LA Mayor Eric Garcetti, who is President Joe Biden’s nominee for ambassador to India, signed the order on Thursday.

The law is expected to heavily affect the homeless population in LA and goes into effect 30 days after its signing, CBS LA reported.

The order puts restrictions on “sitting, lying, or sleeping or storing, using, maintaining, or placing personal property in the public right-of-way” and makes it a crime to sit, lie, sleep, or set up encampments within 500 feet of the so-called “sensitive use” areas that also include “overpasses, underpasses, freeway ramps, tunnels, bridges, pedestrian bridges, subways, washes, spreading grounds, or active railways” and within a 1.000 feet of a “street, sidewalk, or other public right-of-way” areas.
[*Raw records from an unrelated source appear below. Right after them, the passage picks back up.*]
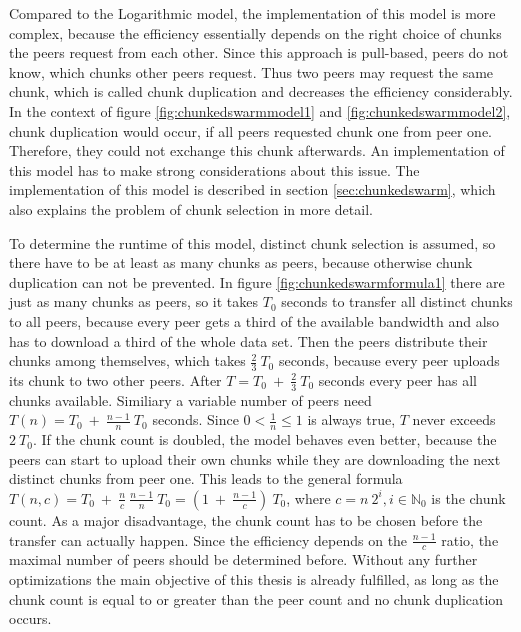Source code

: Compared to the Logarithmic model, the implementation of this model is more complex, because the efficiency essentially depends on the right choice of chunks the peers request from each other. Since this approach is pull-based, peers do not know, which chunks other peers request. Thus two peers may request the same chunk, which is called chunk duplication and decreases the efficiency considerably. In the context of figure \ref{fig:chunkedswarmmodel1} and \ref{fig:chunkedswarmmodel2}, chunk duplication would occur, if all peers requested chunk one from peer one. Therefore, they could not exchange this chunk afterwards. An implementation of this model has to make strong considerations about this issue. The implementation of this model is described in section \ref{sec:chunkedswarm}, which also explains the problem of chunk selection in more detail. 

To determine the runtime of this model, distinct chunk selection is assumed, so there have to be at least as many chunks as peers, because otherwise chunk duplication can not be prevented. In figure \ref{fig:chunkedswarmformula1} there are just as many chunks as peers, so it takes $T_0$ seconds to transfer all distinct chunks to all peers, because every peer gets a third of the available bandwidth and also has to download a third of the whole data set. Then the peers distribute their chunks among themselves, which takes $\frac{2}{3}\:T_0$ seconds, because every peer uploads its chunk to two other peers. After $T = T_0\:+\:\frac{2}{3}\:T_0$ seconds every peer has all chunks available. Similiary a variable number of peers need $T(n) = T_0\:+\:\frac{n - 1}{n}\:T_0$ seconds. Since $0 < \frac{1}{n} \leq 1$ is always true, $T$ never exceeds $2\:T_0$. If the chunk count is doubled, the model behaves even better, because the peers can start to upload their own chunks while they are downloading the next distinct chunks from peer one. This leads to the general formula $T(n, c) = T_0\:+\:\frac{n}{c}\:\frac{n-1}{n}\:T_0 = (1\:+\:\frac{n-1}{c})\:T_0$, where $c = n\:2^i, i \in \mathbb{N}_0$ is the chunk count. As a major disadvantage, the chunk count has to be chosen before the transfer can actually happen. Since the efficiency depends on the $\frac{n-1}{c}$ ratio, the maximal number of peers should be determined before. Without any further optimizations the main objective of this thesis is already fulfilled, as long as the chunk count is equal to or greater than the peer count and no chunk duplication occurs.

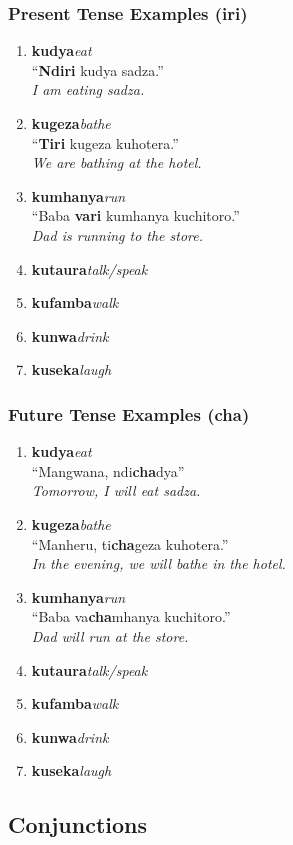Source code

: \documentclass[12pt]{article}
\newcommand{\dw}[2]{\textbf{#1}\hspace{1em}\textit{#2}\\}
\newcommand{\tl}[2]{``#1''\\\textit{#2}}
\begin{document}
\subsubsection{Present Tense Examples (iri)}
\begin{enumerate}
\item \dw{kudya}{eat} \tl{\textbf{Ndiri} kudya sadza.}{I am eating sadza.}
\item \dw{kugeza}{bathe} \tl{\textbf{Tiri} kugeza kuhotera.}{We are bathing at the hotel.}
\item \dw{kumhanya}{run} \tl{Baba \textbf{vari} kumhanya kuchitoro.}{Dad is running to the store.}
\item \dw{kutaura}{talk/speak}
\item \dw{kufamba}{walk}
\item \dw{kunwa}{drink}
\item \dw{kuseka}{laugh}
\end{enumerate}

\subsubsection{Future Tense Examples (cha)}
\begin{enumerate}
\item \dw{kudya}{eat} \tl{Mangwana, ndi\textbf{cha}dya}{Tomorrow, I will eat sadza.}
\item \dw{kugeza}{bathe} \tl{Manheru, ti\textbf{cha}geza kuhotera.}{In the evening, we will bathe in the hotel.}
\item \dw{kumhanya}{run} \tl{Baba va\textbf{cha}mhanya kuchitoro.}{Dad will run at the store.}
\item \dw{kutaura}{talk/speak}
\item \dw{kufamba}{walk}
\item \dw{kunwa}{drink}
\item \dw{kuseka}{laugh}
\end{enumerate}

\subsection{Conjunctions}
\end{document}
Mike Bonin is one of the two city council members who opposed the ordinance. During the vote, he pointed out that the city only has spots in homeless shelters for 39 per cent of the homeless population.

“What about the other 61%?” Mr Bonin asked.

“Some of those nights I slept in the car, some of those nights, when my car was in the shop, I slept on the beach,” Mr Bonin said, sharing his own struggles with homelessness. “I cannot tell you how much turmoil is in your heart when the sun is setting and you don’t know where to sleep,” he said, Spectrum News reported. “I cannot tell you how demoralizing and dehumanizing and defeating that experience is when you don’t know where you’re going to sleep.”

He also noted that the order only tells the unhoused where they cannot sleep, but not where they can.

“That’s what it comes down to for me ... where can people go, where can people sleep when they do not have an alternative,” Mr Bonin added.

UCLA report has found that the origins of the city’s homelessness problems stem from the years after the Second World War when the construction of homes started to lag behind the speed of the growing population.

Since then, racist zoning and crime legislation as well as cuts to mental health services and other factors have contributed to the current crisis. The city’s Black and Latino communities have been especially affected.

According to the Associated Press, there are around 41.000 homeless people in LA, 1.600 of which are in Venice, a neighbourhood with around 40.000 residents.